A centrist analyst maintains that PM Orbán is not a dictator, but rather a highly professional politician who is unlikely to be defeated by the current Left. A liberal pundit replies by pointing out that in 2002, Orbán was defeated by Péter Medgyessy, who was considered to be an unprofessional politician.
PM Orbán is neither a political superhero, nor the greatest enemy of Hungarians, Gábor Török believes. The centrist analyst claims that looking back on the past two and a half decades and trying to make an unbiased judgement, one must acknowledge that PM Orbán is an excellent politician.

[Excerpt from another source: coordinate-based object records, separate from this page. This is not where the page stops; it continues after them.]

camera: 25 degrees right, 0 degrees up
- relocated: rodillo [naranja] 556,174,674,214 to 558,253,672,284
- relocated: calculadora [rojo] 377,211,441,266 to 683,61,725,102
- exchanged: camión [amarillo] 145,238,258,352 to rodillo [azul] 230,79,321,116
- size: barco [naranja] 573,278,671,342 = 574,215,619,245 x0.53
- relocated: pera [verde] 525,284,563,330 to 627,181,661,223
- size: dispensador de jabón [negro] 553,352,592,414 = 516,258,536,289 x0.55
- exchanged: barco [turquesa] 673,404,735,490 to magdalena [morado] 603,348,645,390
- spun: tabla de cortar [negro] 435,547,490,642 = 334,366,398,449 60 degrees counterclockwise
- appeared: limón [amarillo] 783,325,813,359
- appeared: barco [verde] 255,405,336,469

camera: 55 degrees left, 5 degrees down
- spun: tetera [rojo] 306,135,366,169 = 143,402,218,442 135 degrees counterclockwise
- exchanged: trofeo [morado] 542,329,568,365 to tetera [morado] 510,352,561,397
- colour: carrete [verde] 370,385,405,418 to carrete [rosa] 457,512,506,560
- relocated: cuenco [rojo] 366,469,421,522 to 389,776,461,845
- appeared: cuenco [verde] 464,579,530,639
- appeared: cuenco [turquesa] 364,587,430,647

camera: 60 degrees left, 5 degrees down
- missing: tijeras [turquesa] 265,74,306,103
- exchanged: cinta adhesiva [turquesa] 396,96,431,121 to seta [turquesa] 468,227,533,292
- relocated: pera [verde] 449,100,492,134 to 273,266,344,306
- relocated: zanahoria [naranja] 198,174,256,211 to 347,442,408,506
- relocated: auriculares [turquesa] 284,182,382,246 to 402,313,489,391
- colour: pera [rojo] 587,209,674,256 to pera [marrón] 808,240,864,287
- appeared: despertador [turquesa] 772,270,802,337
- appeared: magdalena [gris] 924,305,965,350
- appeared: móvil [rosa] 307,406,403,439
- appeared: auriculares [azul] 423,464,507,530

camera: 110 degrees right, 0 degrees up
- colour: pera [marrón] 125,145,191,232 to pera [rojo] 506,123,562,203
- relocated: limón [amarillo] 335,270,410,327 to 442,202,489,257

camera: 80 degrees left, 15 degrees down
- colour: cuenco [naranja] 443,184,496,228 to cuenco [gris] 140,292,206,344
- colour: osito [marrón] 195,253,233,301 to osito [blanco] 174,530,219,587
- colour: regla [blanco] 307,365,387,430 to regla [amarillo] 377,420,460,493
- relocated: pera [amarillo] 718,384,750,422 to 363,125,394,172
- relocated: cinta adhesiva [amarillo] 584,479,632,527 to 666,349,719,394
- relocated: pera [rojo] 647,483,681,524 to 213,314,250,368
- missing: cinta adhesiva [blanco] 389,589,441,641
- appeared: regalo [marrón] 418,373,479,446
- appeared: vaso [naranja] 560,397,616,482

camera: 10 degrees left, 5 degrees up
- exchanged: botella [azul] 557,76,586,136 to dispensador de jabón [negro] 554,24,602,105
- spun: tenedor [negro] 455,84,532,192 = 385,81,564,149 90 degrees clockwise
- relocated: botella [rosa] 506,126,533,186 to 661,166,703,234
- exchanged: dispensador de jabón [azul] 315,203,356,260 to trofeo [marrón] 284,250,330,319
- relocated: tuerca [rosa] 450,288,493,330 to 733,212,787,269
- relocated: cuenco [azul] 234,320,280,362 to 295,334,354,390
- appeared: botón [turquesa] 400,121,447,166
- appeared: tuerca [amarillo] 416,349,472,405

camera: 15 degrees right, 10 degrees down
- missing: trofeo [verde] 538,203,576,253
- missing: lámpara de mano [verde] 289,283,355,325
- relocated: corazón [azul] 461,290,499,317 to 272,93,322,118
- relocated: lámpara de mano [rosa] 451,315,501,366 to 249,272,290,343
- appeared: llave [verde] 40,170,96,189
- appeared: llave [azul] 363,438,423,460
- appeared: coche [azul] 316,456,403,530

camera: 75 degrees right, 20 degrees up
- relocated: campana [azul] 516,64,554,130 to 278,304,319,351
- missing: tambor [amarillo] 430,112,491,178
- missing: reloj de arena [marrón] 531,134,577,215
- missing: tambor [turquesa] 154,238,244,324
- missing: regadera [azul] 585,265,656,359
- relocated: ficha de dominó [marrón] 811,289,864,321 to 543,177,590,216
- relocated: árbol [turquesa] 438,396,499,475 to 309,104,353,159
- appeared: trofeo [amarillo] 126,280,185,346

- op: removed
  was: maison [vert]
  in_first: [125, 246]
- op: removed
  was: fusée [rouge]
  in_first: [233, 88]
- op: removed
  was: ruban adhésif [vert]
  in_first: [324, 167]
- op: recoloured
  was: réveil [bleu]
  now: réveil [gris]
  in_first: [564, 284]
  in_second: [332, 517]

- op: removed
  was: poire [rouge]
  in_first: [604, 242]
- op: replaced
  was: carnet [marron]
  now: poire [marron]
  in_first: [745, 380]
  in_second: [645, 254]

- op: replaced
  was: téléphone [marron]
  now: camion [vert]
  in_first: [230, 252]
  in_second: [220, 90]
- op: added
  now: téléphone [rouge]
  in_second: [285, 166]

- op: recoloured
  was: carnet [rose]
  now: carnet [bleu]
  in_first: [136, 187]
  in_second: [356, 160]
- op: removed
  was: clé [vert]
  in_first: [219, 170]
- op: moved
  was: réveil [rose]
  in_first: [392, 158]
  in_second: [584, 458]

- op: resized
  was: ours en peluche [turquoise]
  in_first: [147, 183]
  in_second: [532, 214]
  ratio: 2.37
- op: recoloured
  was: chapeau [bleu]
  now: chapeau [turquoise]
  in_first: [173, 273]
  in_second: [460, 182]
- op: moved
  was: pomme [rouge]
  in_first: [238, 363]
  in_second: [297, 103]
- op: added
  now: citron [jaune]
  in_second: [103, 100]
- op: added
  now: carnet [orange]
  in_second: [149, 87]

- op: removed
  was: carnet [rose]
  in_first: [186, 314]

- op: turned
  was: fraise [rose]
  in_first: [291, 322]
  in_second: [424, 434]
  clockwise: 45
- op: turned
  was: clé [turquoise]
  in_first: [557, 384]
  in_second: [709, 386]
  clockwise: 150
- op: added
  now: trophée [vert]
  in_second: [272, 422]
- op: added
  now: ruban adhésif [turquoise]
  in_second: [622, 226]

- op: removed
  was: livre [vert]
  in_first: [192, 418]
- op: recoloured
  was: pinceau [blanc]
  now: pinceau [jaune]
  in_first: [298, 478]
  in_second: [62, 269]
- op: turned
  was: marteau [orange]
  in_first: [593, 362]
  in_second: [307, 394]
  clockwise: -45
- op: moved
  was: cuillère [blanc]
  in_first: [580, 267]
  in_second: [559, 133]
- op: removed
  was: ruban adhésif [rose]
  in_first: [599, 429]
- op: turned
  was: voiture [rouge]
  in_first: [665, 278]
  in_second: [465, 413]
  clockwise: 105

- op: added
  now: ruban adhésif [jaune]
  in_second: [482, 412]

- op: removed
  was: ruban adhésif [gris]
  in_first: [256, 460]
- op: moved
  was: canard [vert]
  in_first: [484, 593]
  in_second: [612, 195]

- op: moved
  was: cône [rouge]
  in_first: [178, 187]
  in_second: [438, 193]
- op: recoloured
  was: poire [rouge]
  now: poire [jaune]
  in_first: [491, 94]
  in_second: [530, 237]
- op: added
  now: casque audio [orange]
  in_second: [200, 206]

Török admits that Orbán has surprised him and made him reconsider his understanding of politics as an analyst. He recalls that in 2002 he believed that Orbán should have stepped down and allowed himself to be replaced by a less divisive personality as Fidesz leader, if the centre-right party was ever to defeat the Left. But Orbán made a comeback, despite his deeply polarizing qualities. As a statesman, Orbán is highly professional and would not miss any opportunity in order to gain and keep power, or to discredit his opponents, but he nonetheless respects democratic principles, Török suggests. “Orbán is the only person who in the past twenty-four years has been able to survive and build real power through democratic means”, Török continues. As Orbán is not a dictator, he will at some point be defeated, Török predicts. But for this to happen, a new Left should emerge, since the current opposition have no clue how to challenge him, he concludes.
Cink’s Albert Gazda does not dispute Török’s claim that Orbán plays by the rules of democracy, but suggests that Orbán may yet be defeated by someone with less political expertise and knowledge. After all, in 2002 Péter Medgyessy, a man often criticized for being unprofessional, defeated Orbán, Gazda recalls.